In this article, we report the case of a 63-year old male patient, asymptomatic, who came for periodic evaluation and after evaluation by exercise and myocardial scintigraphy had high suspicion for severe coronary artery disease and underwent coronary angiography, which showed spontaneous dissection of the left and right branches of the coronary arteries.
The choice of therapeutic strategies (clinics, percutaneous or surgical) remains uncertain and should be individualized by the features and form of presentation of the SDCA.

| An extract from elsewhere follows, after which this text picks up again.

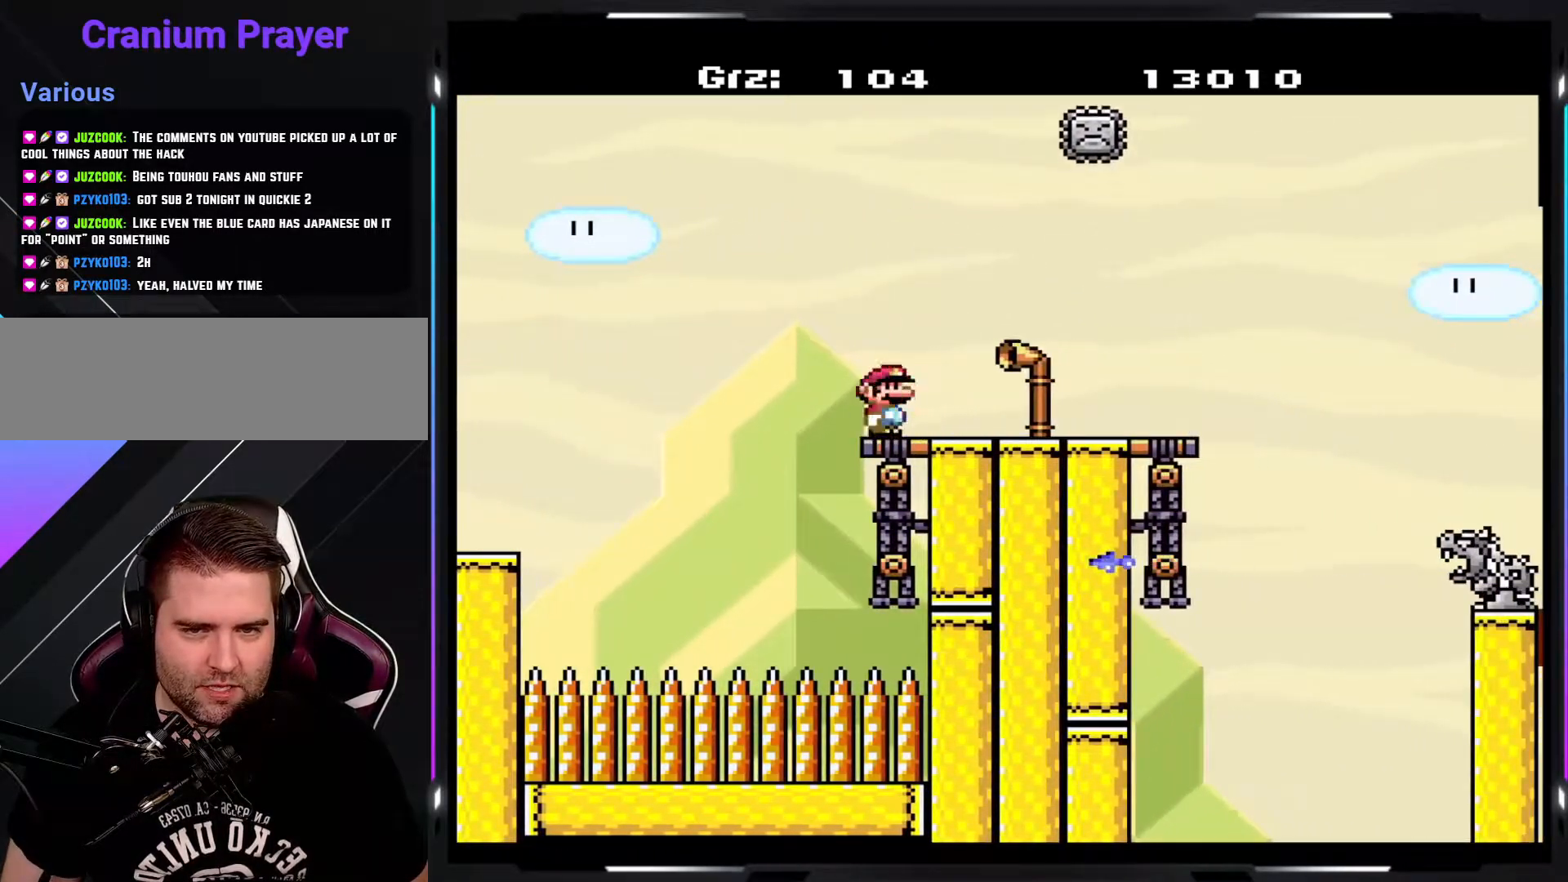
{"buttons": ["A", "Y"], "events": []}
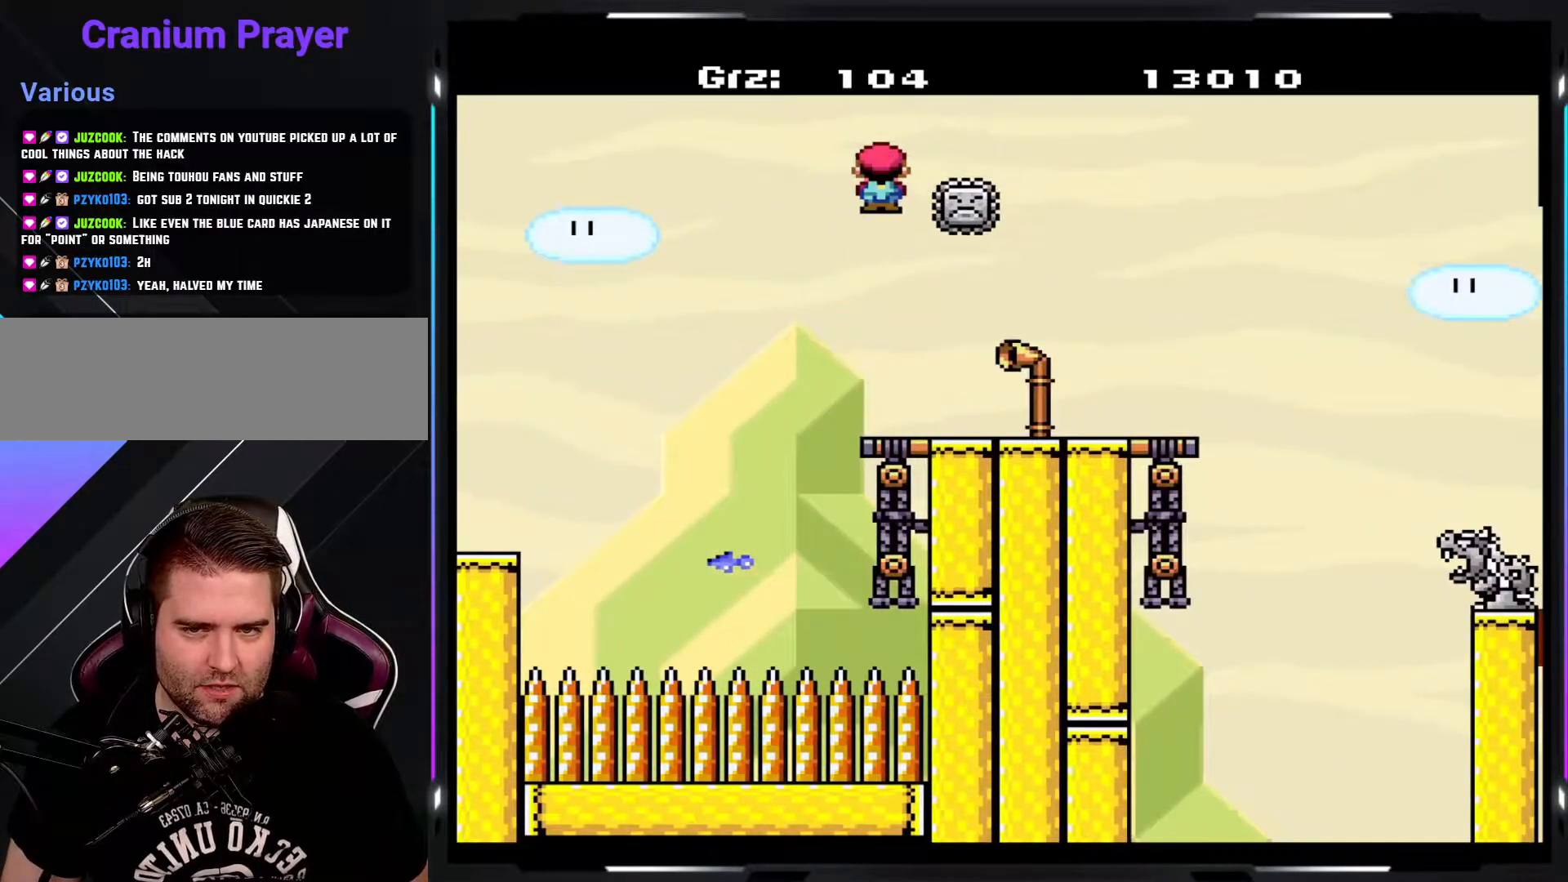
{"buttons": ["Y"], "events": [[450, "A", "up"]]}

The spontaneous dissection of coronary artery (SDCA) is defined as a non-traumatic and non-iatrogenic separation of the coronary artery walls, creating a false lumen.1 This separation may occur between the intima and media, or between media and adventitia, with formation of intramural hematomas (IMH) which compresses the arterial lumen, decreasing the anterograde blood flow and causing myocardial ischemia and/or subsequent heart attack. The SDCA is a rare event, with an estimated incidence of 0.04% to 0.2% of coronary angiographies.1,2
Sudden death is the clinical presentation in 50% of cases. It is estimated that 75% of affected patients are female, 40-years old average. It is rare cause of acute coronary syndrome (ACS) and sudden death may be associated with several predisposing factors, such as: fibromuscular dysplasia (FMD), pregnancy, connective tissue diseases (systemic lupus erythematosus, Crohn's disease, polyarteritis nodosa sarcoidosis), Marfan syndrome, Ehlers-Danlos, cystic medial necrosis, hormone replacement therapy, cocaine use, severe hypertension, smoking, strenuous exercise and vasospasm.2,3 The first case reports and case series about SDCA were formed through post-mortem diagnosis. The current wide availability of coronary angiography allowed the early diagnosis of SDCA.4
Patient AVT, 63-years old, smoker, with hypertension and dyslipidemia performed ergometric test for cardiovascular risk stratification. There was no previous description of chest pain episodes. The ergometric stress test in Ellestad protocol stopped at 6:04 minutes because of limiting physical fatigue. There was a change of the test due to observation of blood pressure plateau in the effort, being interrogated an inotropic deficit. The same was repeated with performing myocardial scintigraphy with sestamibi injection. There was a description of images with sharp and persistent hypoperfusion predominantly affecting the entire cardiac apex, apical anteroseptal region, and septum associated with ischemic component. As a result, it was decided to carry out evaluation by coronary angiography. The right coronary artery had good caliber, tortuous dissection image compromising proximal, middle and distal third involving the origin of the posterior and downward ventricular branches (Figure 1). Anterior descending artery (aDA) with atheromatous plaque and image dissected after origin of the first septal branch, involving the origin of the first two diagonal branches (Figure 1).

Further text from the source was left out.